* Directive:
Rewrite the Freedom of Information decision from "7.  It is found" to "paragraph 5, above.", putting "complained" in place of "appealed".

FREEDOM OF INFORMATION COMMISSION
OF THE STATE OF CONNECTICUT

In the Matter of a Complaint by FINAL DECISION
 Lawrence Cook and Journal Inquirer,
  Complainant  
  against Docket #FIC 2003-289

State of Connecticut,

Department of Public Safety,

Division of State Police,

 
  Respondent May 26, 2004
       

 

The above-captioned matter was heard as a contested case on February 17, 2004, at which time the complainants and the respondent appeared, stipulated to certain facts and presented testimony, exhibits and argument on the complaint.

           

After consideration of the entire record, the following facts are found and conclusions of law are reached:

 

1.  The respondent is a public agency within the meaning of §1-200(1), G.S.

 

2.  It is found that during a period of several weeks subsequent to May 8, 2003, the complainants made several oral requests for a copy of an internal investigation report (hereinafter “requested record” or sometimes “the record”) concerning a constable for the Town of Ellington, Michael Nieliwocki (hereinafter “Nieliwocki”).

 

            3.  The complainants alleged that the record described in paragraph 2, above, was complete on May 8, 2003.

 

            4.  It is found that on June 25, 2003, the complainants were told by the respondent’s representative, State Police Sergeant J. Paul Vance, that release of the requested record was delayed because it was very involved and several people must scrutinize it.

 

            5.  It is found that by letter dated July 14, 2003, the complainants requested that the respondent provide them with access to the requested record. 

 

            6.  It is also found that by letter dated July 14, 2003, the respondent denied the complainants’ request by stating:

 

In response to your July 14, 2003 letter seeking access to an internal affairs investigation concerning a Michael Nieliwocki, please be advised that investigation is still pending at this time and is being referred to his employing authority, the Town of Ellington, for further action.  We therefore suggest that your request be redirected to the Town of Ellington.

 

            7.  It is found that by letter dated July 28, 2003, the complainants sought a copy of the record from the First Selectman, Town of Ellington. 

 

8.  By letter dated and filed on August 14, 2003, the complainants appealed to the Commission alleging that the respondent violated the Freedom of Information (“FOI”) Act by denying the complainants access to the record described in paragraph 5, above.

 

            9.  It is further found that on September 3, 2004, the complainants were provided an opportunity to review a redacted copy of the record in the Town of Ellington’s First Selectmen’s office.

 

10.  At the hearing on this matter, the complainants narrowed the issue to one of promptness due to the fact that they were eventually allowed to see a redacted copy of the record.

 

11.  It is found that on February 13, 2003, at the request of the Town of Ellington, the respondent initiated an internal affairs investigation of certain alleged acts engaged in by Nieliwocki on February 8-9, 2002, utilizing a charge of inappropriate behavior and conduct unbecoming an officer. 

 

12.  It is found that the internal affairs investigation described in paragraph 2, above, also included a criminal investigation conducted by the Town of Vernon pursuant to a request by the Town of Ellington.

 

13.  It is also found that the record described in paragraph 2, above, concluded that Nieliwocki engaged in sexual behavior with a person with whom he came in contact with in the course of his duties.  The criminal investigation concluded that Nieliwocki was not guilty of any criminal wrongdoing.

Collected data
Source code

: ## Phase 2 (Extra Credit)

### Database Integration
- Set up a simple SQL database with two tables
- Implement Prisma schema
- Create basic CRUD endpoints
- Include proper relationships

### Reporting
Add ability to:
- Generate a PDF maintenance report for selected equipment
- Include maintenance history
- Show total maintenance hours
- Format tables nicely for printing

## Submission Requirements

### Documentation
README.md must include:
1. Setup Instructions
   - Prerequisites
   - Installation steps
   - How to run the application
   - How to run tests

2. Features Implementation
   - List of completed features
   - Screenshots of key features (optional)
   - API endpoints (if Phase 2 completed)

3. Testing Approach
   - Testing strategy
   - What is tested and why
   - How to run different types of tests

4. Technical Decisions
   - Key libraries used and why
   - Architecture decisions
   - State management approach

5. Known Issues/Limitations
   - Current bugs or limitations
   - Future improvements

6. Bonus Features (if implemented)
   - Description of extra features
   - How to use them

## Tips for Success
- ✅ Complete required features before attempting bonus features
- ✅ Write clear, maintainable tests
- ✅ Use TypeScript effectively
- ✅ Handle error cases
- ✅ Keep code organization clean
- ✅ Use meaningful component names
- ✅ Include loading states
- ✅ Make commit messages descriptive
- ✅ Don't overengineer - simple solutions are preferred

* Response to the exercise:
7.  It is found that by letter dated July 28, 2003, the complainants sought a copy of the record from the First Selectman, Town of Ellington. 

 

8.  By letter dated and filed on August 14, 2003, the complainants complained to the Commission alleging that the respondent violated the Freedom of Information (“FOI”) Act by denying the complainants access to the record described in paragraph 5, above.